To sign onto the Charter for Compassion means that you are committing to treat other people with compassion as expressed in the Charter itself. If you are ready to sign on, go to the website and make a commitment:www.charterforcompassion.org.
Who else has signed onto the Charter?
Over 98,000 people, organizations, and cities worldwide have signed onto the Charter.
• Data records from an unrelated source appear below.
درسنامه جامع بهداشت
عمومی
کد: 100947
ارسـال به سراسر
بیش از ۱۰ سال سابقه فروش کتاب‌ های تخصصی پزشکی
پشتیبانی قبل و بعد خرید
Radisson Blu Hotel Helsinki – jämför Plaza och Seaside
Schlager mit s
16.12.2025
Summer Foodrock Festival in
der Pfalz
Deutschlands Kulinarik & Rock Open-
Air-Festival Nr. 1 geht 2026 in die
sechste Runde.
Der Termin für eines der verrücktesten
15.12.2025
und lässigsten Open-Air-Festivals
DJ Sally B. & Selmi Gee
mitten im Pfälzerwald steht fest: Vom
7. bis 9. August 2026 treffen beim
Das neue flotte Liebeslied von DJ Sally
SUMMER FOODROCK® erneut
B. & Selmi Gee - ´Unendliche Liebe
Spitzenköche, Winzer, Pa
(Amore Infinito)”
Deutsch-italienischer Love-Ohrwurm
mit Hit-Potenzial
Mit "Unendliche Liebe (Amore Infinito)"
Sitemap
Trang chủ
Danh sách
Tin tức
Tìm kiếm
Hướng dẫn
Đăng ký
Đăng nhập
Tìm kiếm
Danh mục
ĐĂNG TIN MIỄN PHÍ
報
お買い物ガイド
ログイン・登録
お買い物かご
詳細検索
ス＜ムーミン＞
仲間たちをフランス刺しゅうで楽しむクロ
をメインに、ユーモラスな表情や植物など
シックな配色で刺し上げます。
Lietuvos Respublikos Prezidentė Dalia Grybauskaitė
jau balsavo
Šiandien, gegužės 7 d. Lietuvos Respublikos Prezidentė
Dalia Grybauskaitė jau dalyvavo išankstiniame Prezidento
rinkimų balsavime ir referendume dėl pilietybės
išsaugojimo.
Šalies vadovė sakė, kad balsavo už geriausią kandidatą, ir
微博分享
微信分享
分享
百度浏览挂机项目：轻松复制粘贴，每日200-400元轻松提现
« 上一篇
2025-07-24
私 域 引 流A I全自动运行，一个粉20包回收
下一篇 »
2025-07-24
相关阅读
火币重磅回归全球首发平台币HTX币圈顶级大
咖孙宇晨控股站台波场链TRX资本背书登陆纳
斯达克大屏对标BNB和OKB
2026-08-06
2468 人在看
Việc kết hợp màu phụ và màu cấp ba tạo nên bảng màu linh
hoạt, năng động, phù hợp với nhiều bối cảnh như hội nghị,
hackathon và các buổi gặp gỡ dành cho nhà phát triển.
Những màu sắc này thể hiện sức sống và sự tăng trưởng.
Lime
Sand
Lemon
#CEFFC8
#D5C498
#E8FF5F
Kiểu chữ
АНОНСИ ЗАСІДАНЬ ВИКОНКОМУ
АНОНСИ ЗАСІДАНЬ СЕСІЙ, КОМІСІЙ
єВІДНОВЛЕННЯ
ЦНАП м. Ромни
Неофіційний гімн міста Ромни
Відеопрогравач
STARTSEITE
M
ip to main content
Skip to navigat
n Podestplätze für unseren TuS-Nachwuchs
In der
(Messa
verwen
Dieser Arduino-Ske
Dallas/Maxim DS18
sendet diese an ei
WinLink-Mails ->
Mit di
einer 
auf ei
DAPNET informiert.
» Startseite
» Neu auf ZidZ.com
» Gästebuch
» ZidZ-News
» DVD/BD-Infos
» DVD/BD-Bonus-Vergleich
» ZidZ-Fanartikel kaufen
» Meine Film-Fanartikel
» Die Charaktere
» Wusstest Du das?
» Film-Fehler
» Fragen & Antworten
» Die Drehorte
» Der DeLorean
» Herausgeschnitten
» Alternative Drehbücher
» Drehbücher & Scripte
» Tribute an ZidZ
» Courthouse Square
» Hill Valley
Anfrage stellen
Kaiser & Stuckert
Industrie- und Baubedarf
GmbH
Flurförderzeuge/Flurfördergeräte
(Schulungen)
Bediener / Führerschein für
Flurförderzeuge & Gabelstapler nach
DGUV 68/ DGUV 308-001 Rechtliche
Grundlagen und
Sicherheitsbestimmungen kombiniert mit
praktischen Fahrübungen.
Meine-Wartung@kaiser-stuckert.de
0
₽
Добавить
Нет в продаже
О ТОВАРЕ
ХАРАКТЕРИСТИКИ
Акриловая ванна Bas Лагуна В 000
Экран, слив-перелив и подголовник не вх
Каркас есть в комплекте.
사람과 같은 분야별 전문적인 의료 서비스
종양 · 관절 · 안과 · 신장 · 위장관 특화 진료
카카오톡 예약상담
In addition to Peter Gabriel, you might recognize the following names: Dalai Lama, Deepak Chopra, Sister Joan Chittister, Archbishop Desmond Tutu, Kenneth Cole, Swami Dayananda, Prince Nikolaos of Greece and Denmark, H.M. Queen Noor of Jordan, Paul Simon, Rabbi Awraham Soetendorp, Professor Robert Thurman, Trinity Episcopal Church, Appleton, Wisconsin, USA, Cincinnati, Ohio, USA, Danbury, Connecticut, USA, Gaziantep, Turkey, Groningen, Netherlands, Houston, Texas, USA, Lake County, California, USA, London, Ontario, Canada, Louisville, Kentucky, USA, Millbrae, California, USA, St. Augustine, Florida, USA, Seattle, Washington, USA, Winston-Salem, North Carolina, USA.
Timeline for Amador County
After launching the Charter for Compassion in 2014, there will be a public ceremony in 2015, honoring those people and organizations who have committed to the Charter.